La elección de Fujimori representa un giro a la derecha en América Latina, siguiendo el camino trazado por otros líderes como Abelardo de la Espriella en Colombia. Su llegada al poder ha sido recibida con optimismo en los mercados, que esperaban un escenario más favorable que el que presentaba Sánchez. Moody’s, la agencia de calificación, ha señalado que su gobierno podría reforzar la confianza de los inversores y facilitar proyectos de minería cruciales en un país con una economía marcada por grandes desigualdades.
Sin embargo, la presidenta electa debe enfrentar retos significativos. Perú sigue dividido por desigualdades económicas, entre Lima y las áreas rurales, así como por un descontento generalizado con las élites políticas. Un Congreso fragmentado, en el que no tiene mayoría absoluta, añade otra capa de dificultad a su camino, obligándola a buscar consensos y estabilidad en un entorno que ha visto presidentes destituidos con frecuencia.

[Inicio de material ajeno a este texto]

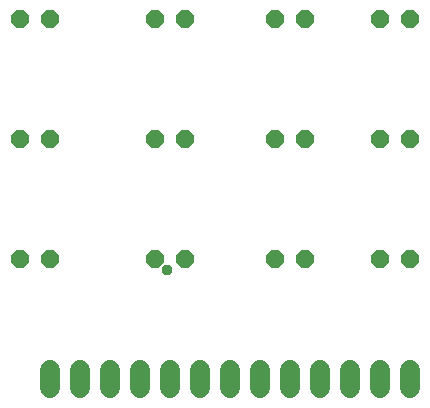
<source format=gbs>
G75*
%MOIN*%
%OFA0B0*%
%FSLAX25Y25*%
%IPPOS*%
%LPD*%
%AMOC8*
5,1,8,0,0,1.08239X$1,22.5*
%
%ADD10C,0.06800*%
%ADD11OC8,0.06000*%
%ADD12C,0.03778*%
D10*
X0021000Y0008000D02*
X0021000Y0014000D01*
X0031000Y0014000D02*
X0031000Y0008000D01*
X0041000Y0008000D02*
X0041000Y0014000D01*
X0051000Y0014000D02*
X0051000Y0008000D01*
X0061000Y0008000D02*
X0061000Y0014000D01*
X0071000Y0014000D02*
X0071000Y0008000D01*
X0081000Y0008000D02*
X0081000Y0014000D01*
X0091000Y0014000D02*
X0091000Y0008000D01*
X0101000Y0008000D02*
X0101000Y0014000D01*
X0111000Y0014000D02*
X0111000Y0008000D01*
X0121000Y0008000D02*
X0121000Y0014000D01*
X0131000Y0014000D02*
X0131000Y0008000D01*
X0141000Y0008000D02*
X0141000Y0014000D01*
D11*
X0141000Y0051000D03*
X0131000Y0051000D03*
X0106000Y0051000D03*
X0096000Y0051000D03*
X0066000Y0051000D03*
X0056000Y0051000D03*
X0021000Y0051000D03*
X0011000Y0051000D03*
X0011000Y0091000D03*
X0021000Y0091000D03*
X0056000Y0091000D03*
X0066000Y0091000D03*
X0096000Y0091000D03*
X0106000Y0091000D03*
X0131000Y0091000D03*
X0141000Y0091000D03*
X0141000Y0131000D03*
X0131000Y0131000D03*
X0106000Y0131000D03*
X0096000Y0131000D03*
X0066000Y0131000D03*
X0056000Y0131000D03*
X0021000Y0131000D03*
X0011000Y0131000D03*
D12*
X0060000Y0047400D03*
M02*

</source>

Keiko Fujimori, con su legado familiar cargado de controversia y polarización, ha optado por acercarse a la figura paterna, presentándose como una líder fuerte capaz de enfrentar la criminalidad creciente en el país. Sus años bajo investigación por financiamiento de campañas, que fueron finalmente anulados, han añadido más complejidades a su imagen política.
Este retorno a la política peruana de una familia que ha suscitado diversas emociones entre los votantes podría marcar el inicio de un nuevo capítulo en la historia reciente del país, mientras el próximo gobierno se enfrenta a la tarea de restaurar la confianza en las instituciones y afrontar desafíos socioeconómicos urgentes.